ASTRO 2015
Geonomic testing may help predict metastatic risk after prostatectomy and salvage radiotherapy
Dr Robert Den - Thomas Jefferson University, Philadelphia, USA
This year at ASTRO I’m presenting research that I did collaboratively with investigators at three institutions: Thomas Jefferson University, the Mayo Clinic as well as Duke University. Currently in prostate cancer there’s a lot of controversy amongst the treatment – who should be treated, how intensively should they be treated. So we wanted to address this by looking at a genomic classifier and we used a commercially available genomic classifier and analysed the patients in this cohort to see if we could identify patients that benefit from radiation therapy versus those that wouldn’t.

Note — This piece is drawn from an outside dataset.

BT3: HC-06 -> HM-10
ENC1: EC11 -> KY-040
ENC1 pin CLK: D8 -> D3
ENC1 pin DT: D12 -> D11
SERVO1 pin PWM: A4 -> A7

Can you describe the genomic classifier you used?
The genomic classifier is a 22 set of both coding and non-coding genes. What that means is that not all of the products within the genome actually code for genes that are used in the building of our cells and systems. But that doesn’t mean that they don’t contain important information. Using a cohort from the Mayo Clinic the company, along with investigators from the Mayo Clinic, were able to show that they could use a 22 marker set, so looking specifically at the expression levels of 22 specific markers determined those patients at highest risk for developing metastases. This is very important because this allows us to determine which patients are at the highest risk for having death from prostate cancer.
Is this genomic classifier specific to prostate cancer?
This is actually a prostate cancer specific classifier which makes it very unique and it’s very robust within the field of prostate cancer.
Can you provide the background to the study you did?
The study premise is that there has been a huge shift over the past several years from using adjuvant radiation to salvage radiation. Just to explain what that means is that after patients undergo radical prostatectomy the expectation is that their PSA will become undetectable. For those men that have an undetectable PSA and then receive radiation therapy that’s classified as adjuvant treatment; for those men whose PSA rises to above 0.2 ng/ml that’s classified as salvage radiation. Now, a lot of people feel that if you treat men with adjuvant radiation therapy you’re going to result in overtreatment of men so that more men will receive treatment unnecessarily. So this really looked at the patients that were receiving salvage radiation therapy and determining whether the genomic classifier could help us understand which men were at highest risk for developing metastases. So the unique aspect of our study is that it actually contained 30% of African Americans and this is something that’s unique in our study because if you look at a lot of the clinical trials that are done within prostate cancer and the cancer field at large, a lot of them have under-representation of minorities. What this means is that our studies and our findings are very generalizable to the general populous, both in the US and worldwide.
What did you find?
What we found was that our genomic classifier was the strongest factor in predicting metastasis following salvage radiation therapy. It was better than any individual clinical parameter as well as any combination of clinical parameters. What this says is that the genomic classifier is really reflecting the underlying biology of the prostate cancer. What it also tells us is that this is a critical piece of information that practitioners and patients need to know and is very beneficial for the people to know about because it will impact in terms of what treatments they need, what intensification they need and, vice versa, those that don’t need any further treatment.
Can you tell us about the rates of metastases seen?
We classified men based on the genomic classifier into high risk and low risk groups. What we found is we found that for men at high risk group it could be up to 30-40% of men developing metastasis. We then did an analysis looking at the timing of radiation. So even though all men received salvage radiation, some men received radiation when their PSA was less than 0.5 whereas others received it when the PSA was greater than 0.5. What we found was that in the low risk group by the genomic classifier there was no difference in terms of the outcomes of men whether they received early salvage radiation or late salvage radiation. However, in the men at the high risk by the genomic classifier there was a significant reduction in the development of metastasis from men who received early salvage radiation therapy, really identifying a group of men that should be receiving treatment much earlier in their disease state.
How should the genomic classifier be used then in clinical practice?
It’s currently commercially available; it’s currently covered under Medicare. All the data that we have generated thus far comes from retrospective studies. Now, people have questioned whether retrospective studies are sufficient or if prospective trials are needed. Clearly, using evidence based medicine, the ideal is to have phase III prospective trials, however, given the length of time which it takes for the events to occur, meaning that it will take decades for men to develop metastasis, the best approach currently is to use retrospective studies and to do a comparative effectiveness study, which is what we did in this case, meaning that we’re using real world data to understand this problem and to address it. So I would say it is early but I would definitely recommend the use of the genomic classifier to help both practitioners as well as patients understand the risks and understand what might be necessary for eradication of their disease.
Do you have anything else to add?
I will say one thing, the genomic classifier is based off of prostate tissue. So all these men have already undergone radical prostatectomy so there’s no extra prodding, there’s no extra test that men need to do. Given that this is now being covered under most insurances, there shouldn’t be any cost to the patient and if there is a small cost this can be defrayed by assistance from the company. So I think that it’s an important piece of information to know. This and other genomic approaches are really changing the way we think about prostate cancer and really helping us as a field identify those men that really should be the focus of our future clinical trials and treatment intensification.